The e-commerce boom has made financial instruments, including insurance policies, readily available online. Buying a term insurance plan from your insurance provider’s web portal saves both time and money. Online purchases don’t involve an intermediary, and the transaction occurs directly with the company.
Steps to follow while buying term insurance online:
Assess your needs: The sum assured of your term insurance should be adequate to meet your family’s financial obligations in your absence. To determine the amount that will be sufficient, you can consider the following:
- Your current income
- Number of financial dependents in your family
- Your existing liabilities like mortgages, loans, etc.
- Funds required to meet your family’s current lifestyle
- The amount to be invested each month towards financial goals like a child’s education
- The rate of inflation
Most financial advisors recommend a sum assured that is at least 15-20 times your present annual income.
Select your insurance provider: Before buying a policy, you must pick a reliable insurance company. Here are some things to note:
- The claim settlement ratio of the insurer is a great way to ascertain the company’s credibility. The Insurance Regulatory and Development Authority of India (IRDAI) announces the claim settlement ratio of every insurance company each year. The figure explains the number of claims a policy provider settles against the total number of claims placed in that year.
- The solvency ratio of the insurer can determine their financial ability to meet their obligations to customers. A higher solvency ratio indicates fiscal stability.
- Instances of IRDAI norm violations and market reputation like grievance ratio can also highlight a company’s trustworthiness.
- The time the company takes to settle claims is another crucial factor to consider. Reliable brands take a couple of days to settle claims or offer interest for the additional days taken.
- Premium waive-off options in the case of permanent disabilities or terminal ailments are an added benefit that you can look out for when picking an insurer.
Calculate the Premium: You can use online Term Insurance calculators to determine the amount you will have to pay for your desired sum assured. The premium amount should fit into your monthly budget.
Enter your details: Visit the website of the insurance company you selected and enter details like your date of birth, gender, habits like smoking or drinking, monthly income, and contact details.
Enter the sum assured and policy tenure: A rule of thumb is to opt for a longer tenure if you are younger and a shorter policy term if you are middle-aged. If you are young, your premium amount will also be less. Therefore, it is advisable to start your term plan early.
Decide on the insurance payout mode: Most policies allow you to select between different payout modes:
- A lump sum payout to your nominee on your death: You can choose this if you have outstanding debts like a home loan.
- A portion of your sum assured in lump sum followed by regular monthly income for the beneficiary for a pre-specified term: This is useful for meeting life goals like a child’s marriage or higher studies.
- Regular monthly income for a specified duration: This is useful if the nominee is not used to handling a large sum of money at once.
- Increasing monthly income for a specified duration: This is beneficial to tackle the effects of inflation and provide for the rising cost of living.
Choose appropriate riders: By investing a little extra, you can increase the financial safety net of your family.

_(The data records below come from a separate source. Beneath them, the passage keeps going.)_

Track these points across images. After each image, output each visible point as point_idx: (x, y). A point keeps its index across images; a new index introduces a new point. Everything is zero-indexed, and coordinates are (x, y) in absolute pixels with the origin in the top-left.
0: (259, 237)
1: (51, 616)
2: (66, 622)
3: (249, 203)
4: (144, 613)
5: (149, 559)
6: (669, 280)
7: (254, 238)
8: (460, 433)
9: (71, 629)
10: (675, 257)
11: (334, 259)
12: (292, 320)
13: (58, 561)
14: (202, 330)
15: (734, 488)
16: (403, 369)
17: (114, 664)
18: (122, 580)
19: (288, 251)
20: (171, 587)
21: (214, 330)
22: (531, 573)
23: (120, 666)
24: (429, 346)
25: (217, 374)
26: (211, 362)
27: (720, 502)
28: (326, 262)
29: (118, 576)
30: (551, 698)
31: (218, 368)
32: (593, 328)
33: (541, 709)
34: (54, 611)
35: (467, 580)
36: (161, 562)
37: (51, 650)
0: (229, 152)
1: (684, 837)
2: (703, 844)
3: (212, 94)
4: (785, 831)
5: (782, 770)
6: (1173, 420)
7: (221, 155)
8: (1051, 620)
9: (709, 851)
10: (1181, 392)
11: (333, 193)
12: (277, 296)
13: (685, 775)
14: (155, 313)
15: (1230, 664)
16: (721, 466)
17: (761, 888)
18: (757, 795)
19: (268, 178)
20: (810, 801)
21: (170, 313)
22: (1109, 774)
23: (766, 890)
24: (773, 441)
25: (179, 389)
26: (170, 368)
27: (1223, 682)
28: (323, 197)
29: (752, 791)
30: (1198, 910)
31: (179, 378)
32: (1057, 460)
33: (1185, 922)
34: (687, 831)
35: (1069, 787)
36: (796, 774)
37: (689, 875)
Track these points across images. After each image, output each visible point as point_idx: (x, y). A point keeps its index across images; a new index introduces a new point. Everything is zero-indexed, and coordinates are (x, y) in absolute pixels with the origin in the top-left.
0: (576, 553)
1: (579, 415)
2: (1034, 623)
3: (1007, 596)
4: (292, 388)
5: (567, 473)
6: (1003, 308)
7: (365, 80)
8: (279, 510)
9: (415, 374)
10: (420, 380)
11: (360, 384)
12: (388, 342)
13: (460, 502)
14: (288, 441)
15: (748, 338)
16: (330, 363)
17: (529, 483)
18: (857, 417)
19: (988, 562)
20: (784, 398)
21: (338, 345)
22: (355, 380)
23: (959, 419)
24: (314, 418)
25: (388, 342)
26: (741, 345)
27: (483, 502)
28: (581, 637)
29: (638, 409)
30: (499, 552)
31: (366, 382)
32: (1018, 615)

If you have a family history of critical ailments like heart attacks, kidney damage, or cancer, you can add a critical illness cover to your term plan. You need to pay a small additional charge with your premium and can get a lump sum amount as soon as you are diagnosed with a critical illness. This can help your family tide over the enormous expenses required for adequate healthcare. You can also opt for an additional death cover rider wherein if you pass away due to an accident, your family will receive additional payouts over your death benefit with an accident cover. This can help them cover the costs related to the accident.
Fill up the KYC form: Enter your name, address, and contact number. You will need to upload your ID proof like a PAN card or an Aadhaar Card, address proof like a driving license or utility bills, age proof like your passport, proof of income like income tax returns, and recent passport-sized photographs. You also need to fill up your beneficiary details carefully.
Enter your health details: You will have to enter information like your height, weight, alcohol or tobacco consumption history, medical conditions (if any), hospitalisation history, occupational hazards based on the nature of your job, and other similar details. Make sure you disclose all your health details to avoid your beneficiary’s claim being nullified in the future.
Read policy terms and conditions: It is essential to understand policy exclusions (if any) like death due to natural calamities, terrorist activities, or narcotics abuse. After you agree to the terms, you will be taken to the payment gateway.
Make the payment: You can pay through net banking or with your credit or debit cards. If your proposal is approved, a soft copy of your policy will be emailed to you. The hard copy will reach you later by post.
To sum it up
Death is a traumatic event for the deceased person’s family. The demise of a breadwinner brings the additional turmoil of a financial crisis. Comparing deals and buying a suitable term insurance plan online can protect your family from future financial hardships.